Dhorr revint ensuite à Paris où, le 20 août 1899 il fut arrêté lors d’une manifestation appelée par Le Journal du peuple contre le Fort Chabrol. Appréhendé dans un tramway il avait été trouvé porteur de deux révolvers, dont l’un, selon un indicateur, lui avait été passé dans le tramway par Sébastien Faure quand tous deux étaient monté dedans au moment où les manifestants étaient sur le point de lyncher un officier de police.

Puis en 1900 il s’installait à Lille où il résidait 50 rue du Molinel, animait le groupe de la jeunesse libertaire et fondait le journal hebdomadaire régional « Le Batailleur » (Lille, 14 numéros du 20 janvier au 21 avril 1900) qui dans son programme indiquait vouloir « batailler contre toutes les réactions, contre toutes les forces oppressives… pour toutes les libertés… contre les prêtres, contre les gouvernants, contre les exploiteurs… ». Acquis dès lors au syndicalisme et à ses luttes revendicatives, il multiplia les conférences dans la région. Par la suite, il se serait installé à Marseille.

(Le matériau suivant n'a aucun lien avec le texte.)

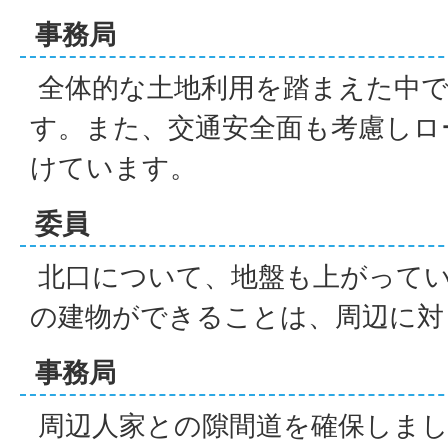
事務局
全体的な土地利用を踏まえた中で
す。また、交通安全面も考慮しロ
けています。
委員
北口について、地盤も上がってい
の建物ができることは、周辺に対
事務局
周辺人家との隙間道を確保しまし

Outre les titres cités ci-dessus, Henri Dhorr avait collaboré à de nombreux titres de la presse libertaire dont L’Attaque (Paris, 1888-1890) d’Ernest Gegout, Germinal (Amiens, 1904-1914), Le Journal du peuple (Paris, 1899) de Sébastien Faure, Le père Duchesne (Paris, 1896) dont le gérant était P. Guyard, La Revue anarchiste (Paris, 1893) d’André Ibels et Charles Chatel,.